Improving WebGL Performance on Mobile

Updated June 2026

Improving WebGL performance on mobile requires addressing the specific constraints of tile-based GPUs, limited memory bandwidth, and the browser's translation layer overhead. This guide walks through the highest-impact optimizations in order, from resolution scaling and shader precision through draw call batching, texture compression, and render target management.

Mobile WebGL performance is not just a scaled-down version of desktop performance. The hardware architecture is fundamentally different, and the browser adds overhead that native apps do not face. The following steps target the most impactful areas first, so even implementing the first two or three will produce measurable improvements on most mobile devices.

Scale Down Rendering Resolution

This is the single highest-impact optimization for any GPU-bound WebGL game on mobile. Modern phone screens have pixel densities of 400-500 PPI, which means the device's native resolution can be 1080p, 1440p, or even higher. Rendering at full native resolution means the fragment shader runs for every one of those millions of pixels, and every framebuffer read and write consumes bandwidth from the limited system RAM bus.

Reduce your WebGL canvas resolution to 60-75% of native by multiplying devicePixelRatio by 0.5-0.7 when setting the canvas width and height. On a phone with a devicePixelRatio of 3.0, rendering at an effective ratio of 1.5-2.0 cuts the fragment count by 55-75% while remaining visually sharp on a 6-inch screen. The browser upscales the canvas to fill the CSS dimensions automatically.

Expose this as a quality setting if possible. Let the player choose between "high" (70% of native), "medium" (50%), and "low" (35%) so they can balance visual quality against smooth performance on their specific device. Adaptive resolution, which dynamically adjusts the render scale based on recent frame times, is even better but requires careful implementation to avoid visual popping.

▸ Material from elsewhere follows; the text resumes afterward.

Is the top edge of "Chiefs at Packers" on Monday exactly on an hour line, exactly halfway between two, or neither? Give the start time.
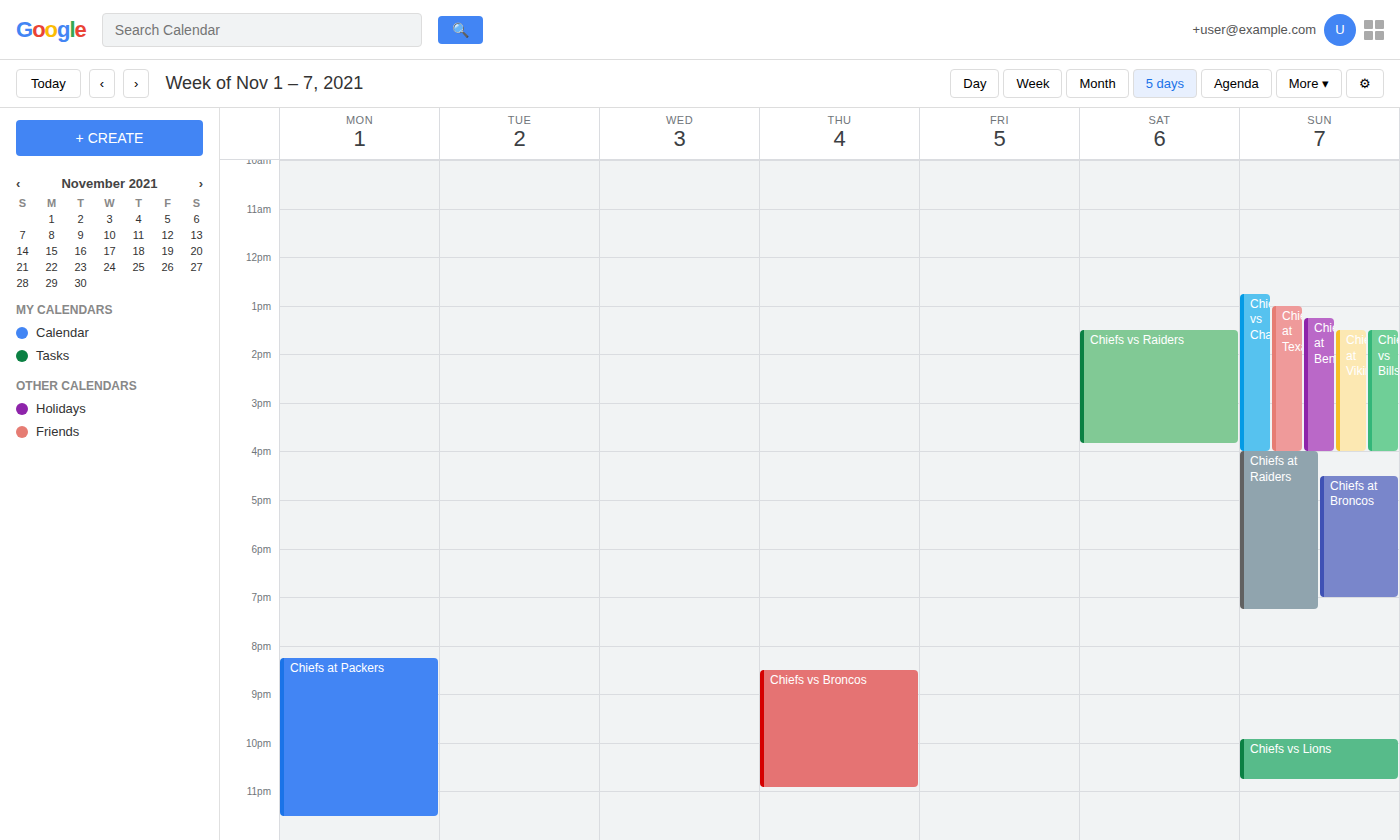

Use mediump Precision in Fragment Shaders

GLSL ES shaders support three precision qualifiers: highp (32-bit float), mediump (16-bit float), and lowp (10-bit float). On many mobile GPUs, the hardware has dedicated 16-bit floating-point ALUs that run at twice the throughput of the 32-bit units. Qualifying calculations as mediump where full 32-bit precision is unnecessary lets the GPU use these faster units.

Set precision mediump float; as the default at the top of your fragment shaders, then selectively use highp only for calculations that need it, such as world-space position reconstruction from depth, shadow map comparisons, or accumulated values that would lose accuracy at 16 bits. Color calculations, lighting normals, UV coordinate math, and most texture sampling are perfectly fine at mediump.

On Qualcomm Adreno GPUs in particular, the difference between mediump and highp in the fragment shader can be a 30-50% improvement in fragment throughput. ARM Mali GPUs show similar gains. Apple's GPU treats mediump and highp identically in the fragment shader (it always runs at 32-bit), but specifying mediump costs nothing and benefits the Android devices in your audience.

Batch Draw Calls with Texture Atlases

Each WebGL draw call passes through the browser's validation layer, the ANGLE translation layer, and the native driver before reaching the GPU. On mobile, this overhead limits practical draw call counts to 200-500 per frame before the CPU becomes the bottleneck. The solution is batching: combining multiple objects that share the same shader program and texture into a single draw call.

For 2D games, pack all sprite images into one or more texture atlases (large images containing many smaller images arranged in a grid). Instead of binding a different texture for each sprite and issuing a separate draw call, put all sprite vertices into a single dynamic vertex buffer with UV coordinates pointing to each sprite's region in the atlas, then draw everything in one call. A game with 300 on-screen sprites can go from 300 draw calls to 1-4 draw calls with this technique.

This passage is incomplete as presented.